Nuclear Reaction
Definition and meaning of Nuclear Reaction in chemistry.
A nuclear reaction is a process in which two nuclei or a nucleus and a subatomic particle collide and transform into different nuclei or particles. These reactions differ fundamentally from chemical reactions because they involve the nucleus and can transmute one element into another.
In more detail
Nuclear reactions are governed primarily by the strong nuclear force, though certain processes such as beta decay are instead mediated by the weak nuclear force. These reactions release or absorb energy according to E=mc2, where the energy derives from the conversion of mass. They occur naturally through radioactive decay and can also be induced in laboratories. All nuclear reactions conserve both mass number and atomic number. The most energetically significant types are fission (a nucleus splitting) and fusion (nuclei combining), which power nuclear reactors and stars, respectively.
Key facts
| Field | Physical Chemistry |
|---|---|
| Example reaction | U-235 + neutron → Ba-141 + Kr-92 + 3 neutrons |
| Energy source | mass converted to energy via E=mc2 |
| Governing force | strong and weak nuclear forces, depending on the process |
When uranium-235 absorbs a neutron, it undergoes fission, producing barium-141 and krypton-92 while releasing three neutrons and approximately 200 million electron volts of energy.

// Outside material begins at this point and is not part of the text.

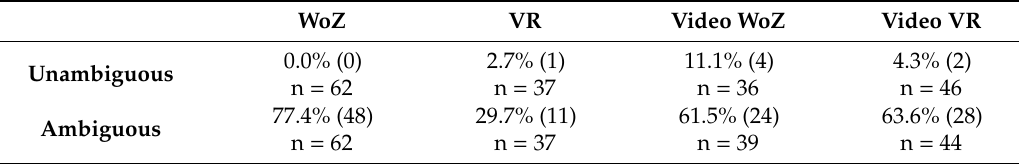
Table 2. Misinterpretations of the intention Let the HRU go first .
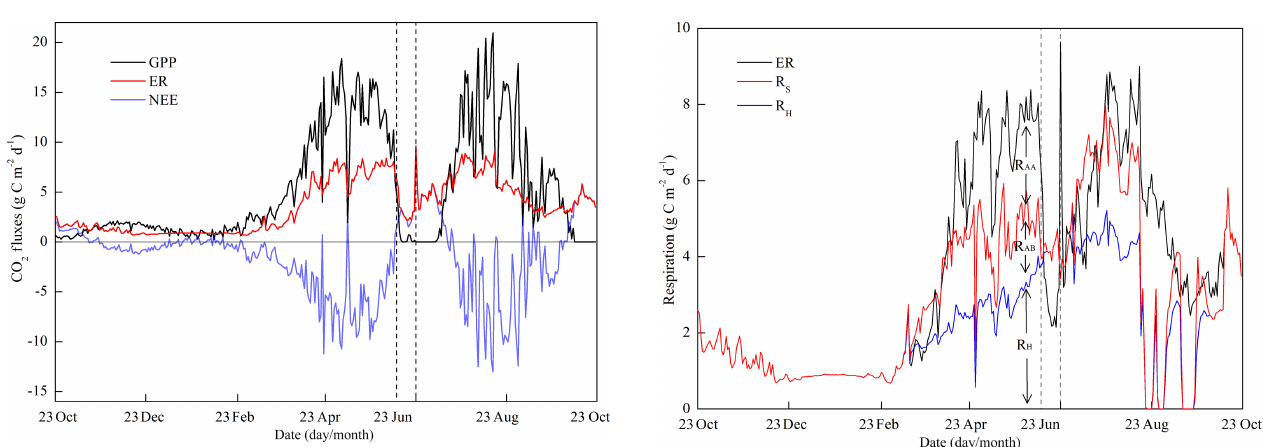
Figure 10. Seasonal variations in the components of ecosystem res- piration (ER), total soil respiration ( R S ) and soil heterotrophic res- piration ( R H ). The difference between ER and R S denotes above- ground autotrophic respiration ( R AA ), and the difference between R S and R H denotes below-ground autotrophic respiration ( R AB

Frequently asked questions
How does a nuclear reaction differ from a chemical reaction?
Nuclear reactions involve the nucleus and can change elements, while chemical reactions only involve electrons and preserve elements. Nuclear reactions release millions of times more energy.
What conservation laws apply to nuclear reactions?
The mass number (total nucleons) and atomic number (total protons) must be equal before and after the reaction, ensuring charge and nucleon conservation.